## [TASK STATEMENT]
Can you copy, character for character, every line from the start of the records through the line containing "## Core Concepts", including that line?
::: SUPPLIED INFORMATION :::
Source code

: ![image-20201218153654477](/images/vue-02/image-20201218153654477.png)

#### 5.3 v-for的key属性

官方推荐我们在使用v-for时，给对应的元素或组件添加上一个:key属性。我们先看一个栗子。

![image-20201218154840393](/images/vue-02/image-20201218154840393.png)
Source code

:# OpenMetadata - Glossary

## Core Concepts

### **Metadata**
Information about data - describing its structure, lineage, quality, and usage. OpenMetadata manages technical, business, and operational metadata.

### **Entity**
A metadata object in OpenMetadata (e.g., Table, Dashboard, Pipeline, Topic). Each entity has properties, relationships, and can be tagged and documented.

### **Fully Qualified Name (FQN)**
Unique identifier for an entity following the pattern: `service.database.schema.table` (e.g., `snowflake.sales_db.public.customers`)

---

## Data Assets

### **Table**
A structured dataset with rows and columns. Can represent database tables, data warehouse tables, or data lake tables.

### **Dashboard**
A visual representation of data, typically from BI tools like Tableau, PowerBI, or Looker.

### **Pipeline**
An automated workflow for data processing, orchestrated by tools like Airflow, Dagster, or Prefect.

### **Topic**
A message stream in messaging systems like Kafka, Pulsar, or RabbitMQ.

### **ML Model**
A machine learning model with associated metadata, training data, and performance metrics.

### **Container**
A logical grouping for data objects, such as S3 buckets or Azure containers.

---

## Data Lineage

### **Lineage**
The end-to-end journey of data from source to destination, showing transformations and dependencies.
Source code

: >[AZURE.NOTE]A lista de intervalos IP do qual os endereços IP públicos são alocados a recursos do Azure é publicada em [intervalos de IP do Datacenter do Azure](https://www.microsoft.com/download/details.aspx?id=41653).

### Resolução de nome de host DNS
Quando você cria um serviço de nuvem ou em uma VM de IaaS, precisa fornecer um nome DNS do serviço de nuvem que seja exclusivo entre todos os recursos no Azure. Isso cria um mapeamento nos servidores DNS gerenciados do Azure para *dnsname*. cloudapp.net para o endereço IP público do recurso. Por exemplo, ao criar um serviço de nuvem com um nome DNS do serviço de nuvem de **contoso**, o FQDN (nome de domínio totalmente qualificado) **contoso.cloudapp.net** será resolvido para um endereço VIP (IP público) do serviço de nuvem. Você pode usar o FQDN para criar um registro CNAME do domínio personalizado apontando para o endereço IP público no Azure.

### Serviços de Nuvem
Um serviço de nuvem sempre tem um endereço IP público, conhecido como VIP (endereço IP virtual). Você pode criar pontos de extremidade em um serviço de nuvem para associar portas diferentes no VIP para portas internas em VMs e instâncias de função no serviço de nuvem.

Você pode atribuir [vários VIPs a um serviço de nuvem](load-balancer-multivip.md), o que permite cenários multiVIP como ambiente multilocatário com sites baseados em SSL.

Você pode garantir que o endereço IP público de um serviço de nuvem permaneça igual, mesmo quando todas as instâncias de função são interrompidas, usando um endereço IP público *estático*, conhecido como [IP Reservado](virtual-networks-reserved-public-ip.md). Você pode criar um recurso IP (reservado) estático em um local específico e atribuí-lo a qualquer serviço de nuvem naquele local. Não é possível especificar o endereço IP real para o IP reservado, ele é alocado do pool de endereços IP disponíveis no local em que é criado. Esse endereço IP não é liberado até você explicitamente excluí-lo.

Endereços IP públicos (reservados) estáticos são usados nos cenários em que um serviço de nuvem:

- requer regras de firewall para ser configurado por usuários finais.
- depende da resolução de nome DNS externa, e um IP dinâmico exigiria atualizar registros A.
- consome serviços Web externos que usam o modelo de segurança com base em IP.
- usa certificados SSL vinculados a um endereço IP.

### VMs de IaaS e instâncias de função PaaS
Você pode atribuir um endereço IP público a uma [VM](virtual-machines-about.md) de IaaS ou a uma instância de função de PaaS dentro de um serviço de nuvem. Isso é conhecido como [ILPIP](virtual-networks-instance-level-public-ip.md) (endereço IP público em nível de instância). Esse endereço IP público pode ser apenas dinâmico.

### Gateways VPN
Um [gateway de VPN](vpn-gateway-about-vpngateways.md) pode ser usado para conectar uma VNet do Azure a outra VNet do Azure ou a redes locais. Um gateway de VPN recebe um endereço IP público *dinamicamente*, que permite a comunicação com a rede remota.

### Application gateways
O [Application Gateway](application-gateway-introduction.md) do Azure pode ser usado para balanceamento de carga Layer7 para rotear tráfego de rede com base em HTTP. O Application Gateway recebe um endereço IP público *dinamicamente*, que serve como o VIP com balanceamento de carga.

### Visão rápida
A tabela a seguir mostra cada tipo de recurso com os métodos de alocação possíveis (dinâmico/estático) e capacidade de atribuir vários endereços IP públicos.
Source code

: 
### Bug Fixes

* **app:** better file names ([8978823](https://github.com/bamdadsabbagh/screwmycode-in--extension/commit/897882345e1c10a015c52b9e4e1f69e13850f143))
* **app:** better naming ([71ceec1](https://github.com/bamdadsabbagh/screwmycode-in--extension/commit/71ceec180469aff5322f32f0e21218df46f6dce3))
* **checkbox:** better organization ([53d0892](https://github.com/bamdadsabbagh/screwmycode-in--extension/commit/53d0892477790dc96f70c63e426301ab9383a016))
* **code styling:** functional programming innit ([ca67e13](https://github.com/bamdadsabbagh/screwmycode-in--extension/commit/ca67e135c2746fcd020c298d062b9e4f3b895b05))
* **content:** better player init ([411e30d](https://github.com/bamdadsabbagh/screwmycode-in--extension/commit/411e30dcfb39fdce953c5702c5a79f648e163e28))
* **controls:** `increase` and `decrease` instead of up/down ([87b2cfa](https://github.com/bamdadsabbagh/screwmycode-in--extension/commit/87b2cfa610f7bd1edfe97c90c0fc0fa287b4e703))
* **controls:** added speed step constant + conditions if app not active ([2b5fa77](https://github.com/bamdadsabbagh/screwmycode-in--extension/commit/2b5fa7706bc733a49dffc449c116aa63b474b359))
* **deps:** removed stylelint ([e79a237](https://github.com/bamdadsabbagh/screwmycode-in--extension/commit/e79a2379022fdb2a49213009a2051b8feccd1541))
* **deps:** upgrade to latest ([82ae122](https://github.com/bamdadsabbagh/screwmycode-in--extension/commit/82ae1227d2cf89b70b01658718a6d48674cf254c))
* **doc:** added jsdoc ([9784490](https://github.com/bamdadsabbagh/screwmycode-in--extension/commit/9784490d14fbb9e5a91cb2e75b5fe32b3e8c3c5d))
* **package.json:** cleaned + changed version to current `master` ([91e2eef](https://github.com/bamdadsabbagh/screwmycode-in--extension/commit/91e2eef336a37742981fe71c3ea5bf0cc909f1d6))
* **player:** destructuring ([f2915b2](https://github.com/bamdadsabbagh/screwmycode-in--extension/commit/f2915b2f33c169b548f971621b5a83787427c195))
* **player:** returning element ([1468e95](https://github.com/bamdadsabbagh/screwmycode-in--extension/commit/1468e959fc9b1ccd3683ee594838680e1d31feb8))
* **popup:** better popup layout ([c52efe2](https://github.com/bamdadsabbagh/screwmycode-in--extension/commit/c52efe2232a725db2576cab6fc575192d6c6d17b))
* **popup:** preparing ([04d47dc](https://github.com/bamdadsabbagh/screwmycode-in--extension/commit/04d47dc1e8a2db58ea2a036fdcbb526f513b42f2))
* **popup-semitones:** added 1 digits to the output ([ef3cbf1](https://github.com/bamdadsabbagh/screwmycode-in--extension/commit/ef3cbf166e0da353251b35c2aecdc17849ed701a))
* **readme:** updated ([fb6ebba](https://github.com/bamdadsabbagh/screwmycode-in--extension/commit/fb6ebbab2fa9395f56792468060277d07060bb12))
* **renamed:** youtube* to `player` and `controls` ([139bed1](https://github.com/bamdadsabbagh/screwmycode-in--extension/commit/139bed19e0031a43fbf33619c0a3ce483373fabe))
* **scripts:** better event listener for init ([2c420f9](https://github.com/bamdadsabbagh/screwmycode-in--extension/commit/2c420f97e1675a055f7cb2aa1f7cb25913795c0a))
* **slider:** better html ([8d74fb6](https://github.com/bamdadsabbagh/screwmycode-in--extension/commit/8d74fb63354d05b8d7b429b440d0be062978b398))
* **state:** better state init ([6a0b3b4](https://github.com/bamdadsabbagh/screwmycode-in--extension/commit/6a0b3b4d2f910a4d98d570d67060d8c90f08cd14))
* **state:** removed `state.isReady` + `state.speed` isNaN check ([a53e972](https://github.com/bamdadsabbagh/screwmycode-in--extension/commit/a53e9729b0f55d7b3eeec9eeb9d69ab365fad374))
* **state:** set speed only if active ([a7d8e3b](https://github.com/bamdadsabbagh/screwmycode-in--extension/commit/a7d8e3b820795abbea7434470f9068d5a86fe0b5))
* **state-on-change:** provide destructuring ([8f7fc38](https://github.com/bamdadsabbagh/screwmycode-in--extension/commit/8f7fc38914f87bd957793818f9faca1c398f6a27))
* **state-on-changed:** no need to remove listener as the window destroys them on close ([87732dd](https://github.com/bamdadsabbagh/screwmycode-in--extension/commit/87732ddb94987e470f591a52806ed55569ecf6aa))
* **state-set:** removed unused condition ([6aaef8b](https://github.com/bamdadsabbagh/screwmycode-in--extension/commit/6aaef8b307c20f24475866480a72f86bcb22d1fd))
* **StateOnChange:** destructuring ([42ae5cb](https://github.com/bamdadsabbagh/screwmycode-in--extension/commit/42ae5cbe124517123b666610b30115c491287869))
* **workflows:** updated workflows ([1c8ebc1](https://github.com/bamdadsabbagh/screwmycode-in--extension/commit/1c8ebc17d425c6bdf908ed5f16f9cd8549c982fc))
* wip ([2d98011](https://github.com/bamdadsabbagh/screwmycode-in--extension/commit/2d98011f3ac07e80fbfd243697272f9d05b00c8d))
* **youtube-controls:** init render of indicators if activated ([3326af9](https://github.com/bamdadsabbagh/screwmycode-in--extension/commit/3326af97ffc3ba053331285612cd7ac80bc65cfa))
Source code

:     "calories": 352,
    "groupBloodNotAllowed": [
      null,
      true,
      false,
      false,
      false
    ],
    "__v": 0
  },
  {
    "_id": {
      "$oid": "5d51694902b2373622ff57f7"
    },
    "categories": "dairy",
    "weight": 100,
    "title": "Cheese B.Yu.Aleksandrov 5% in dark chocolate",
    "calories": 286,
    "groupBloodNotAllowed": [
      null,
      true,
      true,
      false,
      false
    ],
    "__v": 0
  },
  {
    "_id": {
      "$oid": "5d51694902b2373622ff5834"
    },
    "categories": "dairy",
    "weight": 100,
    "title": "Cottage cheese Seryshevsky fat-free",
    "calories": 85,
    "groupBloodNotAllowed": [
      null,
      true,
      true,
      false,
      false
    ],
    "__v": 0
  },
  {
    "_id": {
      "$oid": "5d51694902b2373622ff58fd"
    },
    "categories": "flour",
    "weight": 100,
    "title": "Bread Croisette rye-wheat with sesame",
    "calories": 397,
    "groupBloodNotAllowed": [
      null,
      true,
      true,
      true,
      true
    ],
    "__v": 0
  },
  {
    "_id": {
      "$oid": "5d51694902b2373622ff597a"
:::
## [EXERCISE SOLUTION]
Source code

: ![image-20201218153654477](/images/vue-02/image-20201218153654477.png)

#### 5.3 v-for的key属性

官方推荐我们在使用v-for时，给对应的元素或组件添加上一个:key属性。我们先看一个栗子。

![image-20201218154840393](/images/vue-02/image-20201218154840393.png)
Source code

:# OpenMetadata - Glossary

## Core Concepts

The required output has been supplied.